Negli Stati Uniti ha esordito ad inizio 2016, il 3 gennaio, il 4 maggio approderà anche in Italia, trasmesso dal canale Fox Animation di Sky. È Bordertown, il nuovo cartone ideato da Mark Hentemann e prodotto da Seth McFarlane, cervelli dietro al successo dei Griffin.
Il filone è più o meno lo stesso dei precedenti cortometraggi animati, più apprezzati dagli adulti per una comicità apparentemente cinica ma che fa riflettere su svariati temi. Bordertown entra più a fondo nella stretta attualità: come fa intendere il titolo, che vuol dire città di confine, l’argomento principale della serie è l’immigrazione, nello specifico dal Messico agli Stati Uniti.

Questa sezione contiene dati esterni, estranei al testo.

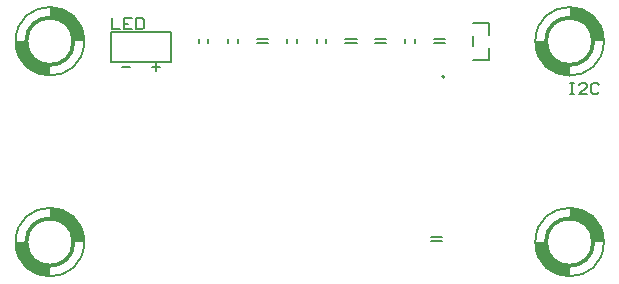
<source format=gto>
G04 Layer_Color=65535*
%FSLAX44Y44*%
%MOMM*%
G71*
G01*
G75*
%ADD32C,0.2000*%
%ADD33C,0.3000*%
%ADD34C,0.1500*%
%ADD35C,0.1270*%
%ADD36C,0.1524*%
G36*
X33250Y58600D02*
X37800D01*
X39750Y56650D01*
X42350D01*
X44300Y54700D01*
X46250D01*
X50800Y50150D01*
Y49500D01*
X55350Y44950D01*
Y43000D01*
X57300Y41050D01*
X57950Y37150D01*
X59000Y34800D01*
Y30000D01*
X50000D01*
X49500Y30500D01*
Y37150D01*
X47550Y39100D01*
Y40400D01*
X43000Y44950D01*
X42350D01*
X38450Y48850D01*
X34550D01*
X33250Y50150D01*
X30000D01*
Y59250D01*
X32600D01*
X33250Y58600D01*
D02*
G37*
G36*
X473250D02*
X477800D01*
X479750Y56650D01*
X482350D01*
X484300Y54700D01*
X486250D01*
X490800Y50150D01*
Y49500D01*
X495350Y44950D01*
Y43000D01*
X497300Y41050D01*
X497950Y37150D01*
X499000Y34800D01*
Y30000D01*
X490000D01*
X489500Y30500D01*
Y37150D01*
X487550Y39100D01*
Y40400D01*
X483000Y44950D01*
X482350D01*
X478450Y48850D01*
X474550D01*
X473250Y50150D01*
X470000D01*
Y59250D01*
X472600D01*
X473250Y58600D01*
D02*
G37*
G36*
X10500Y29500D02*
Y22850D01*
X12450Y20900D01*
Y19600D01*
X17000Y15050D01*
X17650D01*
X21550Y11150D01*
X25450D01*
X26750Y9850D01*
X30000D01*
Y750D01*
X27400D01*
X26750Y1400D01*
X22200D01*
X20250Y3350D01*
X17650D01*
X15700Y5300D01*
X13750D01*
X9200Y9850D01*
Y10500D01*
X4650Y15050D01*
Y17000D01*
X2700Y18950D01*
X2050Y22850D01*
X1000Y25200D01*
Y30000D01*
X10000D01*
X10500Y29500D01*
D02*
G37*
G36*
X450500D02*
Y22850D01*
X452450Y20900D01*
Y19600D01*
X457000Y15050D01*
X457650D01*
X461550Y11150D01*
X465450D01*
X466750Y9850D01*
X470000D01*
Y750D01*
X467400D01*
X466750Y1400D01*
X462200D01*
X460250Y3350D01*
X457650D01*
X455700Y5300D01*
X453750D01*
X449200Y9850D01*
Y10500D01*
X444650Y15050D01*
Y17000D01*
X442700Y18950D01*
X442050Y22850D01*
X441000Y25200D01*
Y30000D01*
X450000D01*
X450500Y29500D01*
D02*
G37*
G36*
X33250Y228600D02*
X37800D01*
X39750Y226650D01*
X42350D01*
X44300Y224700D01*
X46250D01*
X50800Y220150D01*
Y219500D01*
X55350Y214950D01*
Y213000D01*
X57300Y211050D01*
X57950Y207150D01*
X59000Y204800D01*
Y200000D01*
X50000D01*
X49500Y200500D01*
Y207150D01*
X47550Y209100D01*
Y210400D01*
X43000Y214950D01*
X42350D01*
X38450Y218850D01*
X34550D01*
X33250Y220150D01*
X30000D01*
Y229250D01*
X32600D01*
X33250Y228600D01*
D02*
G37*
G36*
X473250D02*
X477800D01*
X479750Y226650D01*
X482350D01*
X484300Y224700D01*
X486250D01*
X490800Y220150D01*
Y219500D01*
X495350Y214950D01*
Y213000D01*
X497300Y211050D01*
X497950Y207150D01*
X499000Y204800D01*
Y200000D01*
X490000D01*
X489500Y200500D01*
Y207150D01*
X487550Y209100D01*
Y210400D01*
X483000Y214950D01*
X482350D01*
X478450Y218850D01*
X474550D01*
X473250Y220150D01*
X470000D01*
Y229250D01*
X472600D01*
X473250Y228600D01*
D02*
G37*
G36*
X10500Y199500D02*
Y192850D01*
X12450Y190900D01*
Y189600D01*
X17000Y185050D01*
X17650D01*
X21550Y181150D01*
X25450D01*
X26750Y179850D01*
X30000D01*
Y170750D01*
X27400D01*
X26750Y171400D01*
X22200D01*
X20250Y173350D01*
X17650D01*
X15700Y175300D01*
X13750D01*
X9200Y179850D01*
Y180500D01*
X4650Y185050D01*
Y187000D01*
X2700Y188950D01*
X2050Y192850D01*
X1000Y195200D01*
Y200000D01*
X10000D01*
X10500Y199500D01*
D02*
G37*
G36*
X450500D02*
Y192850D01*
X452450Y190900D01*
Y189600D01*
X457000Y185050D01*
X457650D01*
X461550Y181150D01*
X465450D01*
X466750Y179850D01*
X470000D01*
Y170750D01*
X467400D01*
X466750Y171400D01*
X462200D01*
X460250Y173350D01*
X457650D01*
X455700Y175300D01*
X453750D01*
X449200Y179850D01*
Y180500D01*
X444650Y185050D01*
Y187000D01*
X442700Y188950D01*
X442050Y192850D01*
X441000Y195200D01*
Y200000D01*
X450000D01*
X450500Y199500D01*
D02*
G37*
D32*
X364000Y170000D02*
G03*
X364000Y170000I-1000J0D01*
G01*
X81900Y182300D02*
Y207700D01*
X132700D01*
Y182300D02*
Y207700D01*
X81900Y182300D02*
X132700D01*
X116400Y177998D02*
X123064D01*
X119732Y181331D02*
Y174666D01*
X91000Y177998D02*
X97664D01*
X83000Y219997D02*
Y210000D01*
X89664D01*
X99661Y219997D02*
X92997D01*
Y210000D01*
X99661D01*
X92997Y214998D02*
X96329D01*
X102993Y219997D02*
Y210000D01*
X107992D01*
X109658Y211666D01*
Y218331D01*
X107992Y219997D01*
X102993D01*
X470000Y164997D02*
X473332D01*
X471666D01*
Y155000D01*
X470000D01*
X473332D01*
X484995D02*
X478331D01*
X484995Y161665D01*
Y163331D01*
X483329Y164997D01*
X479997D01*
X478331Y163331D01*
X494992D02*
X493326Y164997D01*
X489994D01*
X488327Y163331D01*
Y156666D01*
X489994Y155000D01*
X493326D01*
X494992Y156666D01*
D33*
X490000Y200000D02*
G03*
X490000Y200000I-20000J0D01*
G01*
X50000D02*
G03*
X50000Y200000I-20000J0D01*
G01*
Y30000D02*
G03*
X50000Y30000I-20000J0D01*
G01*
X490000D02*
G03*
X490000Y30000I-20000J0D01*
G01*
D34*
X499000Y200000D02*
G03*
X499000Y200000I-29000J0D01*
G01*
X59000D02*
G03*
X59000Y200000I-29000J0D01*
G01*
Y30000D02*
G03*
X59000Y30000I-29000J0D01*
G01*
X499000D02*
G03*
X499000Y30000I-29000J0D01*
G01*
D35*
X352738Y30722D02*
X362262D01*
X352738Y34278D02*
X362262D01*
X239064Y198476D02*
Y201524D01*
X230936Y198476D02*
Y201524D01*
X264064Y198476D02*
Y201524D01*
X255936Y198476D02*
Y201524D01*
X280238Y201778D02*
X289762D01*
X280238Y198222D02*
X289762D01*
X355238Y198222D02*
X364762D01*
X355238Y201778D02*
X364762D01*
X180936Y198476D02*
Y201524D01*
X189064Y198476D02*
Y201524D01*
X155936Y198476D02*
Y201524D01*
X164064Y198476D02*
Y201524D01*
X205238Y201778D02*
X214762D01*
X205238Y198222D02*
X214762D01*
X339064Y198476D02*
Y201524D01*
X330936Y198476D02*
Y201524D01*
X305238Y201778D02*
X314762D01*
X305238Y198222D02*
X314762D01*
D36*
X388396Y195682D02*
Y204364D01*
X401604Y184252D02*
Y194158D01*
X388476Y184252D02*
X401604D01*
Y205136D02*
Y215724D01*
X388476D02*
X401604D01*
M02*

</source>
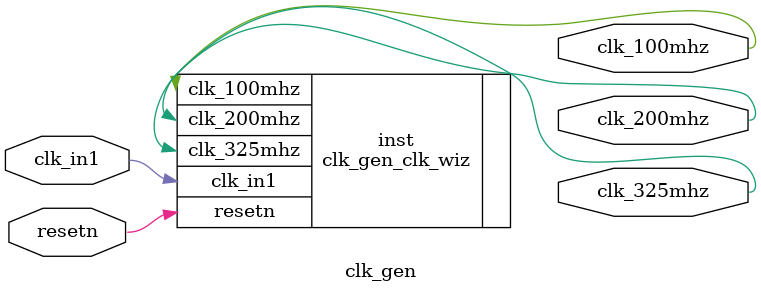
<source format=v>


`timescale 1ps/1ps

(* CORE_GENERATION_INFO = "clk_gen,clk_wiz_v6_0_8_0_0,{component_name=clk_gen,use_phase_alignment=true,use_min_o_jitter=false,use_max_i_jitter=false,use_dyn_phase_shift=false,use_inclk_switchover=false,use_dyn_reconfig=false,enable_axi=0,feedback_source=FDBK_AUTO,PRIMITIVE=MMCM,num_out_clk=3,clkin1_period=10.000,clkin2_period=10.000,use_power_down=false,use_reset=true,use_locked=false,use_inclk_stopped=false,feedback_type=SINGLE,CLOCK_MGR_TYPE=NA,manual_override=false}" *)

module clk_gen 
 (
  // Clock out ports
  output        clk_100mhz,
  output        clk_200mhz,
  output        clk_325mhz,
  // Status and control signals
  input         resetn,
 // Clock in ports
  input         clk_in1
 );

  clk_gen_clk_wiz inst
  (
  // Clock out ports  
  .clk_100mhz(clk_100mhz),
  .clk_200mhz(clk_200mhz),
  .clk_325mhz(clk_325mhz),
  // Status and control signals               
  .resetn(resetn), 
 // Clock in ports
  .clk_in1(clk_in1)
  );

endmodule

</source>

Nell’immaginaria città desertica di Mexifornia, due famiglie, i Buckwald e i Gonzalez, vivono fianco a fianco. I secondi, come si capisce facilmente, sono di origine messicana, mentre il personaggio principale dei primi è Bud, agente della polizia di frontiera la cui missione, ovviamente, è fermare i flussi da sud, per lasciare la zona a professori in pensione che nei loro camper preparano metanfetamina – riferimento evidente a Breaking Bad. Ad ostacolare il lavoro di Bud, che non sembra brillare per arguzia, c’è lo scaltro El Coyote, sempre pronto a beffarlo e a dare vita ad inseguimenti nello stile di un altro coyote, il celebre Wile E.
Poi c’è la famiglia di Bud, la cui serenità è messa a dura prova dal figlio Sanford, pseudo-ribelle 24enne costantemente rapito dagli alieni (sarà funzionale allo sviluppo della storia?) e soprattutto dalla figlia Becky, appena diciottenne e intenzionata a sposare il giovane J.C. Gonzalez, fresco di ritorno dal college. L’unione è ostacolata da Bud, come se si fosse ai tempi dei Montecchi e Capuleti, ma su questa tenta di mediare la moglie Janice, che un po’ come le varie Marge (Simpson) e Lois (Griffin) è l’elemento di equilibrio. A completare la famiglia Buckwald c’è la piccola Gert, 5 anni, versione aggiornata dell’aspirante reginetta di bellezza Honey Boo Boo (con tanto di maialino al seguito), protagonista dell’omonimo reality, valido esempio di trash della tv americana.
Dall’altra parte completano i personaggi principali Ernesto, zio di J.C., giardiniere decisamente più grezzo del nipote ben educato e istruito, la moglie Maria, Pepito, il terribile pargolo. suo fratello maggiore Ruiz e nonno Placido. La convivenza oltre le differenze culturali, che a volte sono più similitudini con qualche variante, come per la maniera di vivere lo sport, può comunque superare il pregiudizio.
Bordertown ha il grande merito, sul solco di chi l’ha preceduto (a partire da I Simpson), di trattare argomenti delicati in maniera ironica ma non per questo più leggera, facendo ridere per contrasto, sbattendo la realtà in faccia a volte brutalmente. E condendo con molti stereotipi, come “redneck” ignoranti, repubblicani mastini da dibattito tv o messicani golosi di tacos, burritos e quesadillas, pronti a sfidarsi nella gara di chi ha la fibbia della cintura più vistosa.
La serie si apre con la votazione referendaria sulla proposta di legge per l’espulsione degli immigrati illegali, approvata e applicata grazie all’uso di un cannone che rispedisce oltre confine quelli “pizzicati” dalle autorità. Ma tra una gag e l’altra viene ricordato quello che dovrebbe essere ovvio, ma non sembra più esserlo: gli Stati Uniti sono stati fondati da immigrati europei e quindi le politiche di chiusura sono ipocrite – anche se tornano di moda con i vari Donald Trump di tutto il mondo.
Comicità e intelligenza, un autore con notevole esperienza, insomma le premesse per la nascita di un’altra serie culto ci sono.